Standards-based education is predicated on the notion that every student can reach a higher level of achievement if those levels are clearly defined, if students know in advance the criteria for meeting them, and if teaching, learning and assessment are tailored to support the achievement of students who work hard.

In line with that notion, Hawai'i made content and performance standards for students both state law and Board of Education policy.

In 1998, however, a Performance Standards Review commission convened by law to assess the effectiveness of the performance standards reported:

• There is no overarching vision of performance standards as the central driving force to improve student learning.

• There has been no systematic implementation plan for the Hawai'i Content and Performance Standards.

• School-level implementation has been haphazard, resulting in uneven quality and effort.

• A statewide assessment system is lacking.

Commissioners asked educators how they were using the 385-page book containing the standards. One honestly replied, "Oh, I use it for a paperweight."

So what has happened since 1998?

Paul LeMahieu.

As superintendent, his mantra was, "All children can learn to high standards. Standards will be at the core of everything we do."

He showed us that standards are not the latest bandwagon project or another flavor-of-the-month program. It's a way of thinking, an attitude, a belief system.

All children can learn means no child fails — it's our responsibility, all of us, to see to that.
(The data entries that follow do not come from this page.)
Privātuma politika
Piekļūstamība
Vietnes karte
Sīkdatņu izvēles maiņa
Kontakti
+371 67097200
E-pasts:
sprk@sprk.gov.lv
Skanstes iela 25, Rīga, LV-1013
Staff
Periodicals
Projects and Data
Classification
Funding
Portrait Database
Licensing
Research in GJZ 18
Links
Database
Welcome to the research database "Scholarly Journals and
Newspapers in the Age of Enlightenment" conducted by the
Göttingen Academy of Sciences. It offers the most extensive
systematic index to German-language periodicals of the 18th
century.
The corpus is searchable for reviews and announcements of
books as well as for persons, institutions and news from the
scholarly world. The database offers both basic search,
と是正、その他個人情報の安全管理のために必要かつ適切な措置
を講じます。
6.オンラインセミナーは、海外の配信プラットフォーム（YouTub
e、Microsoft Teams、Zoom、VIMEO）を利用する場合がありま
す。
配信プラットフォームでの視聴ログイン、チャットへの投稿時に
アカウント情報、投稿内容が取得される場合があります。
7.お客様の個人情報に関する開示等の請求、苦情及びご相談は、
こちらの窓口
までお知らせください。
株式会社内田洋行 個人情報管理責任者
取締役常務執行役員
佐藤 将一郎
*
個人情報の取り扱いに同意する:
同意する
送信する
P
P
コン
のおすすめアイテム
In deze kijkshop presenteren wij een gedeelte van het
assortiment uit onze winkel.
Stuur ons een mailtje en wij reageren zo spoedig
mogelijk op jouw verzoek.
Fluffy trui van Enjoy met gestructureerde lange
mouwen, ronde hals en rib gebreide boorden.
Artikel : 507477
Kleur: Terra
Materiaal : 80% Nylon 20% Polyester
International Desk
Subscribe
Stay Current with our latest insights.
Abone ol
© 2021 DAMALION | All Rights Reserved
Once we begin to implement standards, naturally, we need to measure or assess how well we're meeting them, and then be accountable for the results.
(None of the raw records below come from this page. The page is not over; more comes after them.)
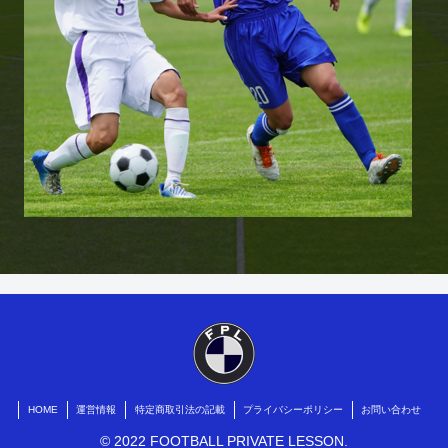
HOME
運営情報
特定商取引法の記載
プライバシーポリシー
お問い合わせ
© 2022 FOOTBALL PRIVATE LESSON.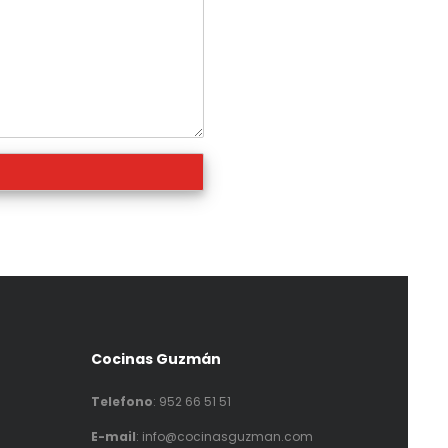
Cocinas Guzmán
Telefono
:
952 66 51 51
E-mail
: info@cocinasguzman.com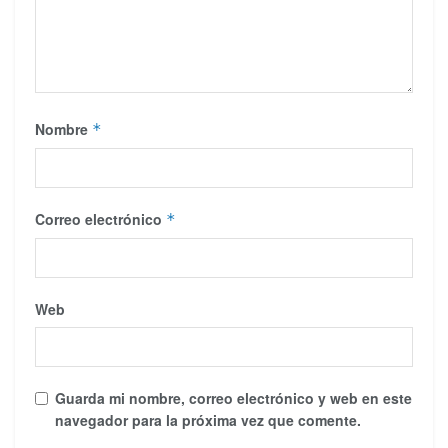
Nombre
*
Correo electrónico
*
Web
Guarda mi nombre, correo electrónico y web en este
navegador para la próxima vez que comente.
Furthermore, common sense dictates that we can't expect teachers and schools to implement standards without reforming the environment they work in, which has been oriented toward traditional education (remember the bell curve? Twenty-three percent are expected to underachieve or fail), for over 100 years.

Since 1998, we've made progress to implement standards on several fronts:

• The Hawai'i Content and Performance Standards have been revised. They're more user-friendly, incorporate national standards, and have met the test of rigor by an external expert contracted by the office of the state auditor.
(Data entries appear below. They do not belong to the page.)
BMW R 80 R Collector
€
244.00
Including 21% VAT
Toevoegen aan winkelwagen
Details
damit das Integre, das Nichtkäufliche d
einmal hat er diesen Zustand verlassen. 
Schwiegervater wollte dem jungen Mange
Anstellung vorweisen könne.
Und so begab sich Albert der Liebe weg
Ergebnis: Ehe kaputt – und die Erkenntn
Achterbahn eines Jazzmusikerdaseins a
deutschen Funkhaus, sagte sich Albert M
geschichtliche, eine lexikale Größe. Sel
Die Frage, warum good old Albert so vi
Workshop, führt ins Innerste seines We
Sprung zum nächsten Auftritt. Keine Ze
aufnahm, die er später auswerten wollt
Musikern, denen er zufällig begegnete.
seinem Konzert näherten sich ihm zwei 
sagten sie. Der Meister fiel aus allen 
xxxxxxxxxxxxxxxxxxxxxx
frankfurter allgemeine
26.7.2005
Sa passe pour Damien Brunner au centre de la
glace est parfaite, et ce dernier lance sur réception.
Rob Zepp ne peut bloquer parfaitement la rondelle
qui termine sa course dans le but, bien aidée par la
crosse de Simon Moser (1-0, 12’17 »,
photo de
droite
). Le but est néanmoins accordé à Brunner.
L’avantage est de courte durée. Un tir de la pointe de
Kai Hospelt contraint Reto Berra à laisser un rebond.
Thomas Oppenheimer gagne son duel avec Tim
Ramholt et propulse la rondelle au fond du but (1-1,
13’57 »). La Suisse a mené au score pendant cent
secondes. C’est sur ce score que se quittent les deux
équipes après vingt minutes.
• Over 50 percent of the statewide assessment now includes items that measure student achievement standards. Twenty-six school assessment liaisons throughout the system assist teachers with classroom assessment of the standards.

• The Strategic Plan for Standards-based Reform outlines 126 action items — tasks and strategies needed to change the Department of Education system from traditional to standards-based. As of October, 91 have been completed or are in progress, 19 are delayed, and the rest have future deadlines.

• A Standards Implementation Design engages whole school communities in integrating their curriculum, instructional strategies, training and use of resources to ensure that all of their students meet the standards. Every school will have its Standards Implementation Design completed by December.

But implementation of the standards is not uniform. In the sea of standards, some teachers, students, parents, administrators, even whole schools are demonstrating that they are nothing less than Olympic-quality contenders. Others resemble the steady and sure progress of long-distance swimmers. Many are treading water and struggle daily to get the hang of it. Some have just recently waded in.

The miracle of Paul LeMahieu is that we're all at the same shore, looking in the same direction, sharing the same attitude, and envisioning the same destination for all of our students. Since 1998 we've moved the standards from paperweight to pilgrimage. We'd be failing the children and ourselves if we turn away from this journey now.